Developing self-assembly methods to arrange individual molecules and atoms precisely in space and time represents a powerful approach for creating new materials that can unlock future technology. This emerging concept of "growing materials" from the bottom-up provides the intellectual underpinning that motivates research within the Merg lab. Specifically, we are interested in the design, synthesis, and assembly of unexplored peptide building block designs for creating novel peptide-based architectures with tailorable physical and chemical properties - an outstanding challenge within the field of molecular self-assembly.
A common thread within the lab centers around employing peptides as fully synthetic, modular biomolecular building blocks. Peptides are attractive biomacromolecular building block because of the ability to encode a large amount of structural, chemical, and functional information within the sequence architecture (as evidenced by the exquisite sequence-to-structure-to-function relationship exhibited by proteins). Furthermore, the high-information content of peptides and their conjugates can be programmed and postsynthetically modified using a range of chemical synthesis techniques, including solid-phase peptide synthesis (SPPS) and bioconjugation. The Merg lab is invested in designing and synthesizing new classes of hybrid, multivalent peptide-based building blocks as a means to i) tap into unexplored peptide assembly spaces (e.g., fabrication of porous 2D and 3D architectures); ii) broaden the utility and capabilities of peptide-based materials; and iii) create biomaterials that can be tuned physically and chemically across the nano- to microscale.

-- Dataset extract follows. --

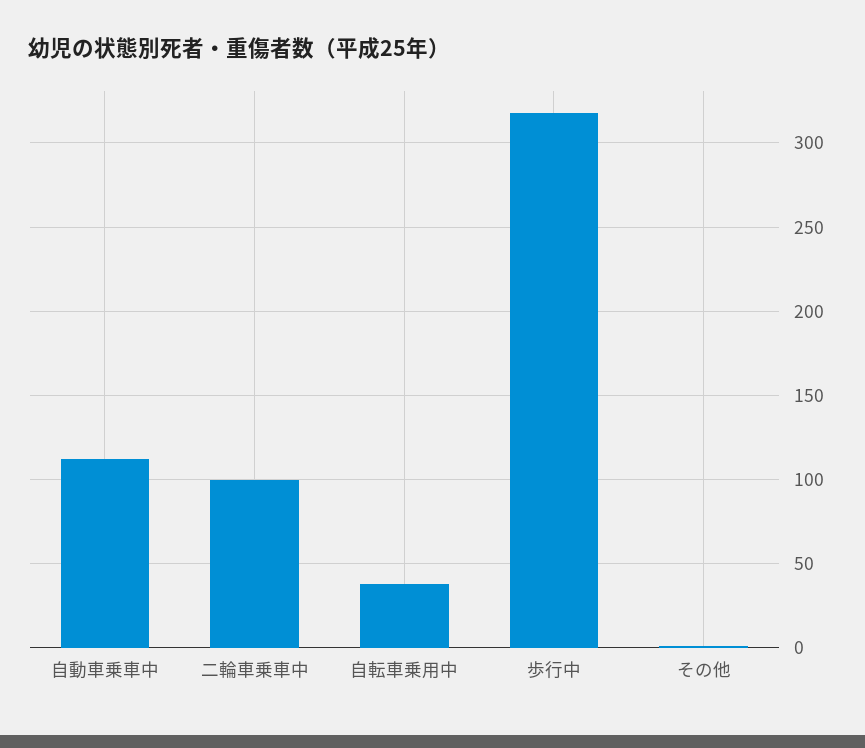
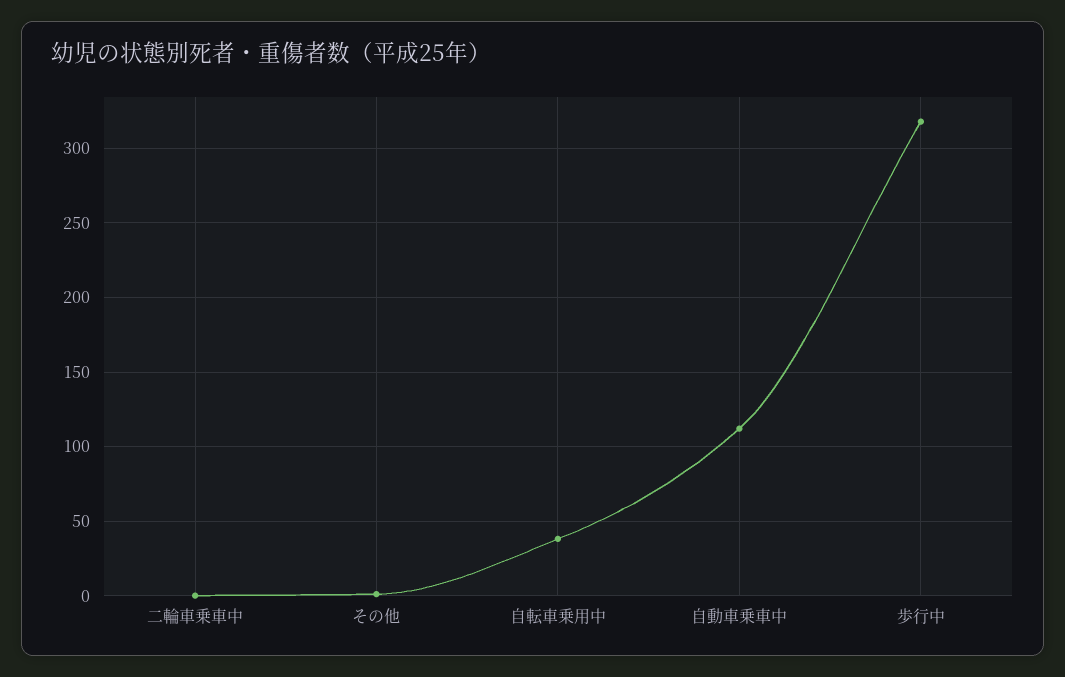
二輪車乗車中: 100 -> 0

To accomplish this, the Merg lab employs a cyclic, multivalent peptide-based building block that comprises multiple orthogonal coiled coil-forming peptides (see figure below). These constructs, termed coiled coil peptide tiles (CCPTs) are designed to self-assemble with complementary designed CCPT partners to create controlled multimeric protein complexes (see research thrust 1 below).
In addition, we are also examining the construction of crystalline mesoscale particles that are derived from the self-assembly of amphiphilic collagen-mimetic peptides (aCMPs; see research thrust 2). The self-assembly of synthetic CMPs into crystalline architectures is rare and may open up new possibilities for creating CMP-based supramolecular architectures with new properties and applications.

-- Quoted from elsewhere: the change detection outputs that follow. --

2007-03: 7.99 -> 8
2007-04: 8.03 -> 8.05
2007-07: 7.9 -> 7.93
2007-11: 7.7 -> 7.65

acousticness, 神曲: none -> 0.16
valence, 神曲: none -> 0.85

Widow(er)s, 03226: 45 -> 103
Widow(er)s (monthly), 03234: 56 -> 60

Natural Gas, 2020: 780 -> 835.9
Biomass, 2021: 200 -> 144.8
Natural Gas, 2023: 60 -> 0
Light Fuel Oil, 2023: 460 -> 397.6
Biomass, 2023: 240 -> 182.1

TWO CURRENT RESEARCH THRUSTS:
- Research Thrust 1: Development of Multidimensional, Cyclic Peptide Tiles as Hierarchical Assembly Units
A major project goal within our lab is to expand the de novo protein design space through leveraging the full arsenal of peptide, protein, and bioconjugation chemistry to create fully synthetic protein-mimetic structures. In this thrust, we aim to establish a new class of cyclic peptide tiles that employ programmable and orthogonal coiled coil-based interactions to drive their controlled self-assembly into higher dimensional protein-based architectures.

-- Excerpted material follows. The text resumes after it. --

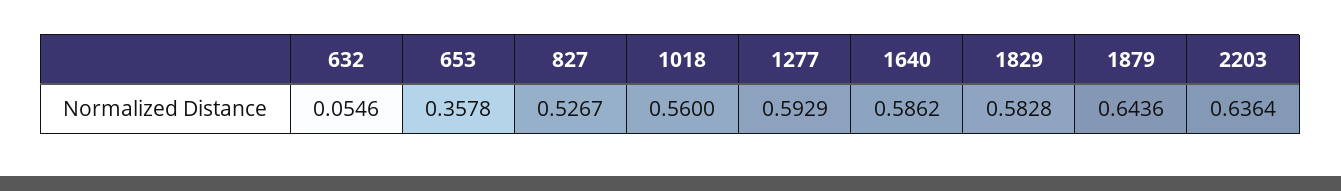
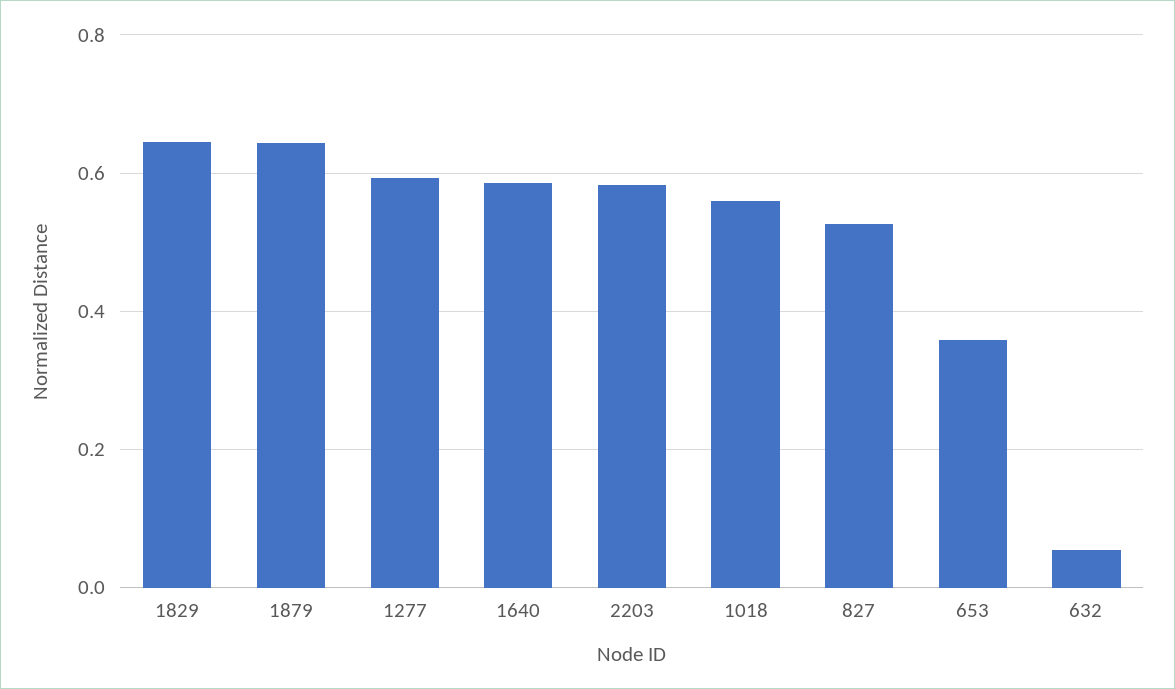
1829: 0.5828 -> 0.64
2203: 0.6364 -> 0.58

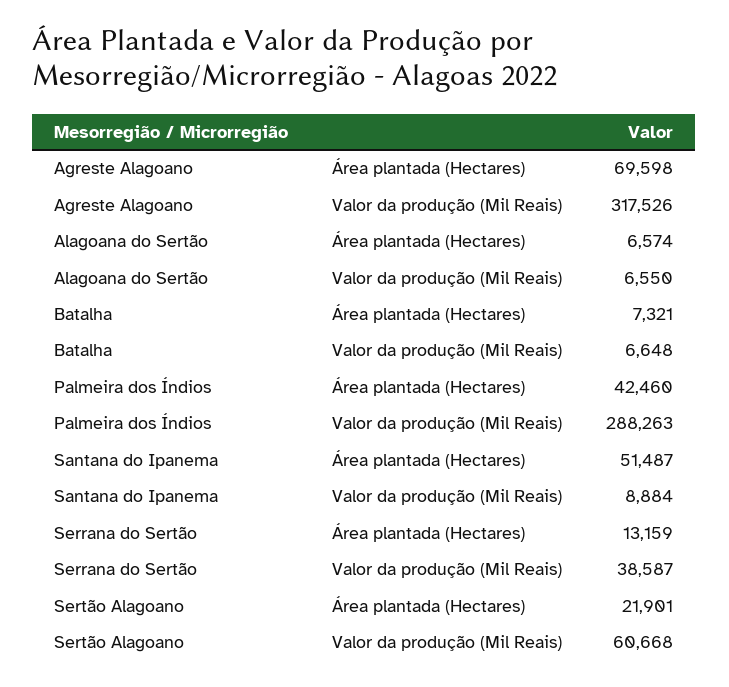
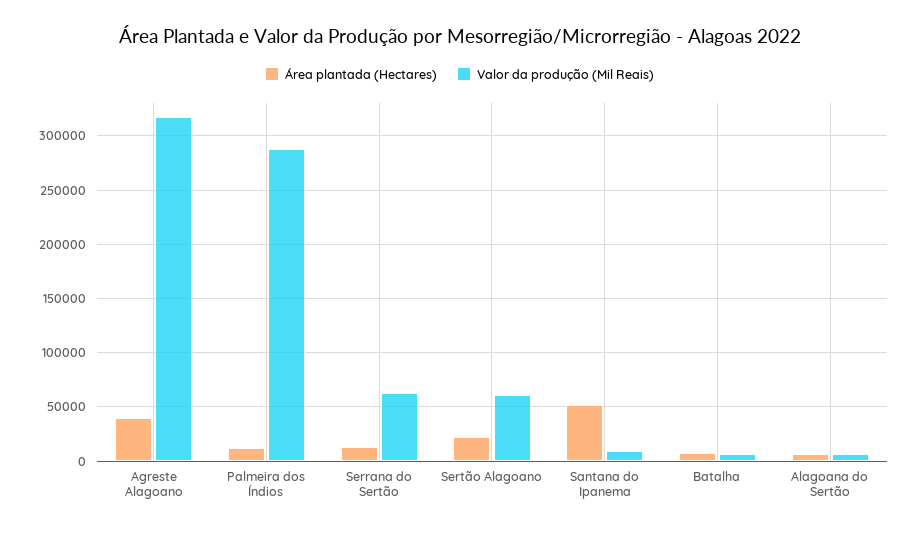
Área plantada (Hectares), Agreste Alagoano: 69598 -> 40000
Área plantada (Hectares), Palmeira dos Índios: 42460 -> 10000
Valor da produção (Mil Reais), Serrana do Sertão: 38587 -> 60000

- Research Thrust 2: Fabrication of Crystalline Microparticles from Amphiphilic Collagen-Mimetic Peptides (aCMPs)
Our group is exploring the self-assembly of aCMPs into unique, close-packed crystalline structures with nano- to mesoscale physical dimensions. Currently CMP-based materials are primarily confined to nanosheets and fibers via the hierarchical organization of of collagen triple helices. The development of new topologies and architectures, such as the crystalline particles derived from aCMPs, will open up new applications for CMP-based nanostructures.